Calvinismus heute

Unter den christlichen Kirchen gibt es verschiedene Konfessionen. Wir unterscheiden zwischen den Katholiken und den Protestanten (die evangelische Kirche). Innerhalb dieser beiden Glaubensrichtungen gibt es jedoch unterschiedliche Abspaltungen. So geht die evangelisch-lutherische Kirche auf den Reformator Martin Luther zurück, die reformierte calvinistische Kirche beruft sich hingegen auf Johannes Calvin.

Was ist nun die Lehre Calvins? Er ging davon aus, dass Gott absolut autonom ist. Er braucht keine Vermittler, keine kirchliche Autorität auf Erden. Bindend ist einzig und allein Gottes Wort. Nur durch Jesus Christus, nicht durch die kirchlichen Institutionen gelangt der Mensch zu Gott. Nicht durch gute Werke, sondern nur durch den Glauben erkennt der Mensch Christus. Nur durch die Gnade Gottes wird der Mensch gerettet.
Das Irritierende am Calvinismus ist jedoch das Prinzip der doppelten Prädestination, der Vorherbestimmung, der jeder Mensch unterworfen ist.

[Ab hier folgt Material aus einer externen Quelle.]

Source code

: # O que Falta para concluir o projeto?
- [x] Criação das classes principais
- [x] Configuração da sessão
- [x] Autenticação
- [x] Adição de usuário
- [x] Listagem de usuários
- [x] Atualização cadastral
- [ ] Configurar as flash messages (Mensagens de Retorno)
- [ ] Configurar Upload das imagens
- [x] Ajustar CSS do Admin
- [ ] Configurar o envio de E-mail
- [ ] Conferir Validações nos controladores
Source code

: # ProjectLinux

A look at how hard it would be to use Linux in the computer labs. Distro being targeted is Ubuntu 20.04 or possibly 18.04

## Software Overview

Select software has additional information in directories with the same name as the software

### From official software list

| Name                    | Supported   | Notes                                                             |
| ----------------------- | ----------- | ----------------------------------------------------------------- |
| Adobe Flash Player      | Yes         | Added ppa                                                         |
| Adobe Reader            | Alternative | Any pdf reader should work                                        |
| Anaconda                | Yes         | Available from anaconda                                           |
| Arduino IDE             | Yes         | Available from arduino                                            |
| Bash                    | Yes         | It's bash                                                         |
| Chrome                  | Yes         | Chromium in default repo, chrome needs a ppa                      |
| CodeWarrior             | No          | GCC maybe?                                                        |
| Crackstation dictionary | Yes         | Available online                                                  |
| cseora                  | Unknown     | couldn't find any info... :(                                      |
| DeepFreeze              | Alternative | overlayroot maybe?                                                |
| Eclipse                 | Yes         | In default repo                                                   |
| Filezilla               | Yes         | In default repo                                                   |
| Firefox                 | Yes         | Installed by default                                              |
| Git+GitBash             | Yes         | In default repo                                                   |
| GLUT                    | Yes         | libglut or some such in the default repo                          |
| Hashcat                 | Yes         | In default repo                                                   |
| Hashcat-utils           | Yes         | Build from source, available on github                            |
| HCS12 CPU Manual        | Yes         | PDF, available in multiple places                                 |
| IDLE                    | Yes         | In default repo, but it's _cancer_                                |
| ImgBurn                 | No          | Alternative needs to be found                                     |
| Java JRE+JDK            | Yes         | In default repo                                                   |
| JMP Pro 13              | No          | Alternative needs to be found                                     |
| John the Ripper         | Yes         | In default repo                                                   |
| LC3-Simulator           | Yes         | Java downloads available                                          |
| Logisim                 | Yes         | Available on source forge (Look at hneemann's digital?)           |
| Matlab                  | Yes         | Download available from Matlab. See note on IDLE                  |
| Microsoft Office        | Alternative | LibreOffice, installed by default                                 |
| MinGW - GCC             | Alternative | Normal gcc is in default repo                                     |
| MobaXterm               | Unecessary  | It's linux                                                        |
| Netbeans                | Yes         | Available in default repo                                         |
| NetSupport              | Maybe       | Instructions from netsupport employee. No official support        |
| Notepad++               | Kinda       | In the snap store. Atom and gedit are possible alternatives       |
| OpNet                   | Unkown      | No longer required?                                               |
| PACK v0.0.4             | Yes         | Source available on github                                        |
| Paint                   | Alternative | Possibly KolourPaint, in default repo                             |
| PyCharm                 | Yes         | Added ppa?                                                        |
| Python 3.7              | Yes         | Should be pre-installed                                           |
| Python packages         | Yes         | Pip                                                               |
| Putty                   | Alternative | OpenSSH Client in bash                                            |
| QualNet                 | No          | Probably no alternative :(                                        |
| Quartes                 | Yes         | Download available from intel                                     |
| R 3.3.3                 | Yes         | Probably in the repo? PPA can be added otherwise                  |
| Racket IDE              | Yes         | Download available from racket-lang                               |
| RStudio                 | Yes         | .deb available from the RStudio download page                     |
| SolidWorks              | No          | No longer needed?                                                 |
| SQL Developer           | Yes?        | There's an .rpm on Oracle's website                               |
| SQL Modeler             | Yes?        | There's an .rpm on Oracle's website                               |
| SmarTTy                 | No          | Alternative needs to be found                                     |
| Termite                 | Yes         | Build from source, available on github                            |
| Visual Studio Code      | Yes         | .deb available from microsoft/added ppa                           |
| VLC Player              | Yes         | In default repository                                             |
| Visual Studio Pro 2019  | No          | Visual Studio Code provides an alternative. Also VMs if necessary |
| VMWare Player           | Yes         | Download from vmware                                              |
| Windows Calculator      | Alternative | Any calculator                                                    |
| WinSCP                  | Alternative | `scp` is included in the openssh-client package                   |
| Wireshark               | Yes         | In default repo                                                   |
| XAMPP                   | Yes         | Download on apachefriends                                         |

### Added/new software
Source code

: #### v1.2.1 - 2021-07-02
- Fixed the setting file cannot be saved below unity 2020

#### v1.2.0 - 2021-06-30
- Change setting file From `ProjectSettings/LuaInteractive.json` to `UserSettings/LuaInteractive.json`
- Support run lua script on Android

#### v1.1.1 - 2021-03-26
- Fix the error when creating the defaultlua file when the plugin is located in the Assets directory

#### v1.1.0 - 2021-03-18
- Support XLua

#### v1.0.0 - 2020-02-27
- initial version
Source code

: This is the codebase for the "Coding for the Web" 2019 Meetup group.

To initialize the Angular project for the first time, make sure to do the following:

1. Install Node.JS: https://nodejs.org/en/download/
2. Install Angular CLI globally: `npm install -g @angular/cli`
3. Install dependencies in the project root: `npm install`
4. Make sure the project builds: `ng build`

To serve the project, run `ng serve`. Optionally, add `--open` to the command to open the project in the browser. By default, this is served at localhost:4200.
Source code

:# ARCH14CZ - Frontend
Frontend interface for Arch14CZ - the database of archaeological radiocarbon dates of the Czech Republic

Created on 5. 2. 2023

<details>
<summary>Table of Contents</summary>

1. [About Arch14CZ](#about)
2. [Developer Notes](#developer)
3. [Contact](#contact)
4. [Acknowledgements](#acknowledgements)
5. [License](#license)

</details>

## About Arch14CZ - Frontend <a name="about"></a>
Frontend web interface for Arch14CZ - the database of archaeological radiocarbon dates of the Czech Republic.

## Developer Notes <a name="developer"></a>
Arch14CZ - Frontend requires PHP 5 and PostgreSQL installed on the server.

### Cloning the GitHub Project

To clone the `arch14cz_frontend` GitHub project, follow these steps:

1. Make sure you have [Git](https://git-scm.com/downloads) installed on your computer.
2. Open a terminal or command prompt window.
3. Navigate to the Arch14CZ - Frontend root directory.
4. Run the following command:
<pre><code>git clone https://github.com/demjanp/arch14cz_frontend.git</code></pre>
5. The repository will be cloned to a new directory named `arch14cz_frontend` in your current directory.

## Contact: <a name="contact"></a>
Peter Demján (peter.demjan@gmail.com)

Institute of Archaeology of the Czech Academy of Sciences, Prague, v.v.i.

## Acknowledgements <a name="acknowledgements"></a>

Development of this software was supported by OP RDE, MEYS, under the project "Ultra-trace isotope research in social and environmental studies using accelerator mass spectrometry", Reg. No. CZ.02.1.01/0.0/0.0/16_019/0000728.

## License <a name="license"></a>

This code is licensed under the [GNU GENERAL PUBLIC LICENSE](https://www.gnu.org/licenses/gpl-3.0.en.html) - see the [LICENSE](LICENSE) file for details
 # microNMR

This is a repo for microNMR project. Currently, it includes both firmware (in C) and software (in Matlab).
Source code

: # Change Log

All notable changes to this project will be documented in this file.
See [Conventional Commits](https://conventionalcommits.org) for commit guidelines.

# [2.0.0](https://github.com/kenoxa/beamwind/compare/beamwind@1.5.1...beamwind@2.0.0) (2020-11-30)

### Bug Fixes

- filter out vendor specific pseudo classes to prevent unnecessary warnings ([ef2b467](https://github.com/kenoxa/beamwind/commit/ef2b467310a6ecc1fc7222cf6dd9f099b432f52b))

Gott hat von Anfang an, bereits vor der Geburt eines Menschen entschieden, wer gerettet wird und wer der Verdammnis ausgesetzt ist. Diese merkwürdige These wurde von Luther strikt abgelehnt.

Dies ist nicht der Ort, tiefer in die Theologie Calvins einzudringen. Beschäftigen wir uns mit der heutigen Reformierten Kirche. Weltweit gibt es 80 Millionen reformierte Christen. Sie gelten als ausgesprochene Anhänger der Ökumene. Dem Gemeinwohl verpflichtet und gesellschaftlichen und politischen Fragen aufgeschlossen, setzen sie sich u.a. für den Frieden in aller Welt ein. Ihre Gottesdienste sind vor allem Wortgottesdienste. Das heißt, dass in erster Linie die Heilige Schrift im Vordergrund steht. Die Predigten sind länger, die Liturgie spielt keine dominierende Rolle, dafür aber die Psalmen. Bilder, Rituale, gar Musik waren in der reformierten Kirche verpönt. Es zählte allein das Wort Gottes. Das hat sich jedoch geändert. In den reformierten Kirchen finden sogar Konzerte statt.